#### Data for analysis
—————

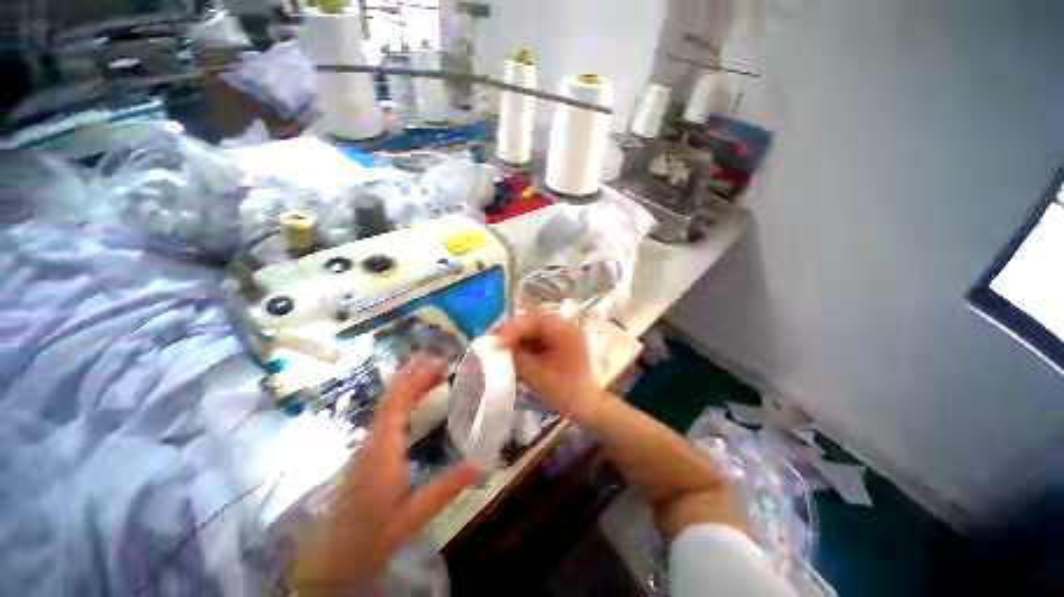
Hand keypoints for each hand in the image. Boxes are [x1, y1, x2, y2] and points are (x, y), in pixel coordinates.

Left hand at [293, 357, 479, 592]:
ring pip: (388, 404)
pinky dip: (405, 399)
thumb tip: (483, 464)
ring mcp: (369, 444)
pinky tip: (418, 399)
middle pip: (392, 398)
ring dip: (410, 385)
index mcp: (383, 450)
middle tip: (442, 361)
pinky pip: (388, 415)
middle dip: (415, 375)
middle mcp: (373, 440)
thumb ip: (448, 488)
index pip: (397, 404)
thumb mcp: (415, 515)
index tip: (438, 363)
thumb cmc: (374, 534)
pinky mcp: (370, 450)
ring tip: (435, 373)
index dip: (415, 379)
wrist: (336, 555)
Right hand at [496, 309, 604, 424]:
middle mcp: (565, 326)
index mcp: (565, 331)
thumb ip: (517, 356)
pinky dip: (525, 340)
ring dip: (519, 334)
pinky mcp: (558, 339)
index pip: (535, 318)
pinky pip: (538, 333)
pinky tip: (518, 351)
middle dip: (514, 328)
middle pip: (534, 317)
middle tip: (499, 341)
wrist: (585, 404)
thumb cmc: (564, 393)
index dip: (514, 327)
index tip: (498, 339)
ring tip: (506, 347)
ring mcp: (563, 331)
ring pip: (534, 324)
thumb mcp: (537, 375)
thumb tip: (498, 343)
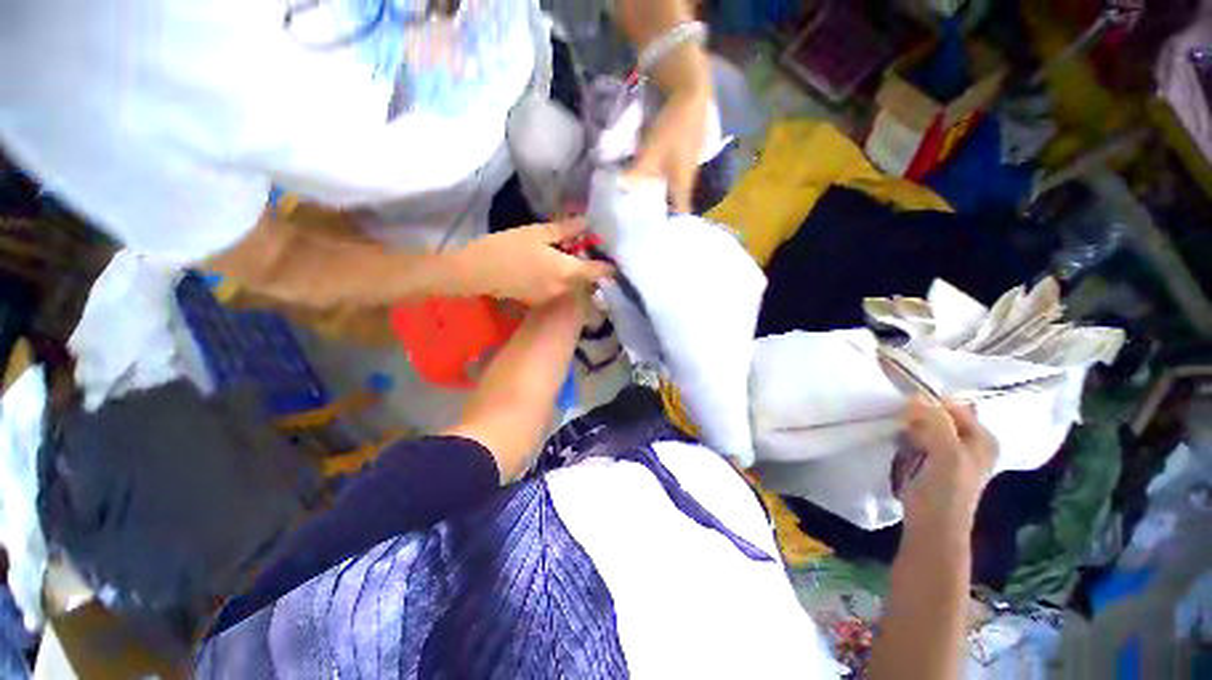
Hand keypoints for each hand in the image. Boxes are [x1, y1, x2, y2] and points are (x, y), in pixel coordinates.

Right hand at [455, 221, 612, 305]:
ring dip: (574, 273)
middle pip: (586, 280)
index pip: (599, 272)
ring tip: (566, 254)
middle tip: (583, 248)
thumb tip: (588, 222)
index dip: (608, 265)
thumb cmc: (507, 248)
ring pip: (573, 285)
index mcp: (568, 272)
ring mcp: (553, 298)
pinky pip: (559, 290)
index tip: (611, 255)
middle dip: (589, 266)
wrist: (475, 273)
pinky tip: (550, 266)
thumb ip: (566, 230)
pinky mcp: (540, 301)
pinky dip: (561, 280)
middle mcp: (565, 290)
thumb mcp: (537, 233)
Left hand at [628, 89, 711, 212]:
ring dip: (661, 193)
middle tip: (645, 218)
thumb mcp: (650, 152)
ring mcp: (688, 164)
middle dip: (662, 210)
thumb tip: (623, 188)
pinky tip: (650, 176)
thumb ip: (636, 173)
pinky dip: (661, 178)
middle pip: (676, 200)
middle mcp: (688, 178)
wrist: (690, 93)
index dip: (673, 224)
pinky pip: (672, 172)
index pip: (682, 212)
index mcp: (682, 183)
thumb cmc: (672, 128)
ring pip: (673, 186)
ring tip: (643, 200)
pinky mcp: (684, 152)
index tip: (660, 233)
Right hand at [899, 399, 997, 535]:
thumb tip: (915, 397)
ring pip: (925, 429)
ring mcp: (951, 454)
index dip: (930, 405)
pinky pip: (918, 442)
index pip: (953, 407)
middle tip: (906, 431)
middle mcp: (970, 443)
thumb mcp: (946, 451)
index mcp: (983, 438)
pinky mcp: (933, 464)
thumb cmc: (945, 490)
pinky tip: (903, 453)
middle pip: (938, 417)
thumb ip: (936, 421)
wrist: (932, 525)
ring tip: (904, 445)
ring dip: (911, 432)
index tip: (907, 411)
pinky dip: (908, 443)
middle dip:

—————

#### Task instructions
Repeat the lines exactly as they stand, from the opening line of the data through the line with "thumb cmc: (374, 534)". Pictures stay out of the copy.

#### Task output
Hand keypoints for each hand in the image. Boxes are [x1, y1, x2, y2] and points are (x, y), in pixel coordinates.

Left hand at [293, 357, 479, 592]:
ring pip: (388, 404)
pinky dip: (405, 399)
thumb tip: (483, 464)
ring mcp: (369, 444)
pinky tip: (418, 399)
middle pip: (392, 398)
ring dip: (410, 385)
index mcp: (383, 450)
middle tip: (442, 361)
pinky pip: (388, 415)
middle dip: (415, 375)
middle mcp: (373, 440)
thumb ip: (448, 488)
index pip: (397, 404)
thumb mcp: (415, 515)
index tip: (438, 363)
thumb cmc: (374, 534)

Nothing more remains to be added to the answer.